In a series of experiments that involved recording electrical currents across cultured cells exposed to AHAs, the investigators developed a model that describes how glycolic acid (the smallest and most biologically available AHA) enters into keratinocytes and generates free protons, creating acidic conditions within the cell. The low pH strongly activates the TRPV3 ion channel, opening it and allowing calcium ions to flow into the cell. Because more protons also enter through the open TRPV3 channel, the process feeds on itself. The resulting calcium ion overload in the cell leads to its death and skin exfoliation. 

"Our experiments are the first to show that the TRPV3 ion channel is likely to be the target of the most effective skin enhancer in the cosmetics industry," said Jie Zheng, professor of physiology and membrane biology at UC Davis and one of the principal investigators of the study. "Although AHAs have been used for years, no one until now understood their likely mechanism of action." 

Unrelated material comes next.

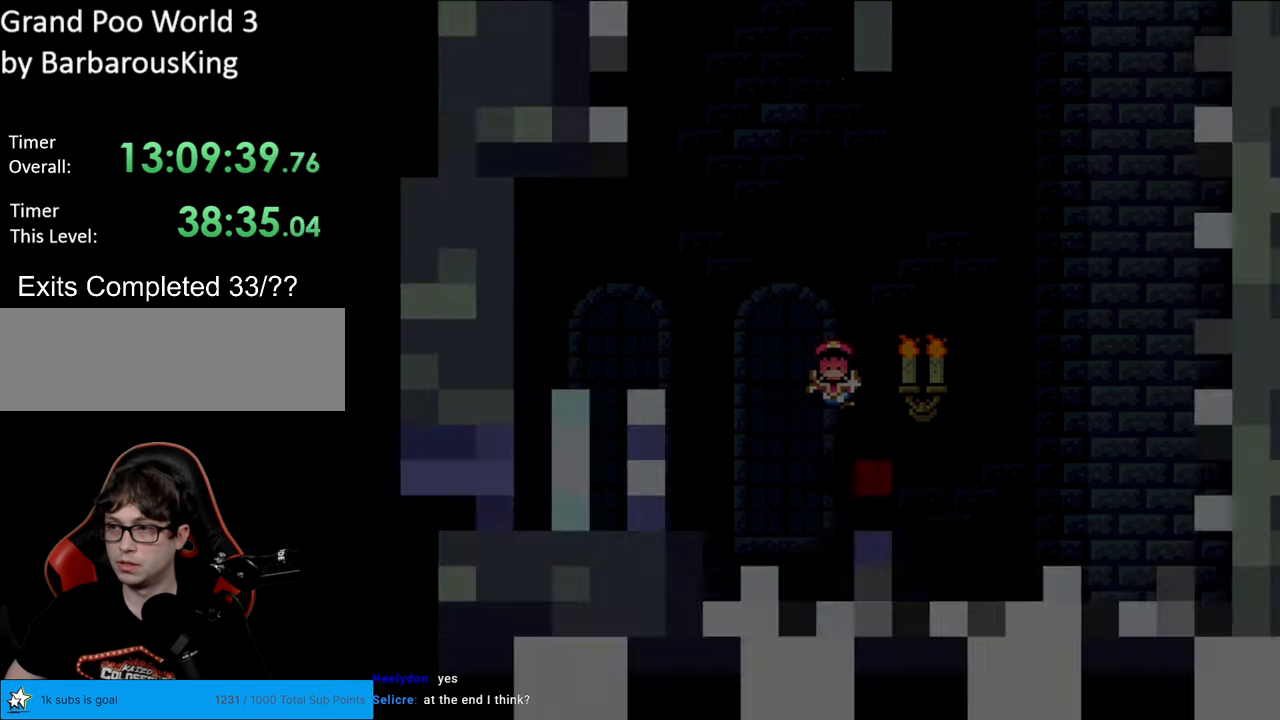
{"buttons": [], "events": [[167, "L1", "up"]]}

Besides being found in skin cells, TRPV3 also is found in cells in many areas of the nervous system and is sensitive to temperature as well as acidity. The authors speculate that the channel may have a variety of important physiological functions, including pain control. 

Lead author Xu Cao, who conducted the study with UC Davis scientists as a visiting student from Peking University Health Science Center, focuses on TRPV3 channel research. With a team of researchers in China, he recently contributed to the discovery that a mutation in TRPV3 leads to Olmsted syndrome, a rare congenital disorder characterized by severe itching and horny skin development over the palms of the hands and soles of the feet. While in the UC Davis Department of Physiology and Membrane Biology, Cao discovered that AHAs also utilize the TRPV3 channel. 

"Calcium channels are becoming increasingly recognized as having vital functions in skin physiology," said Cao. "TRPV3 has the potential to become an important target not only for the cosmetics industry but for analgesia and treating skin disease."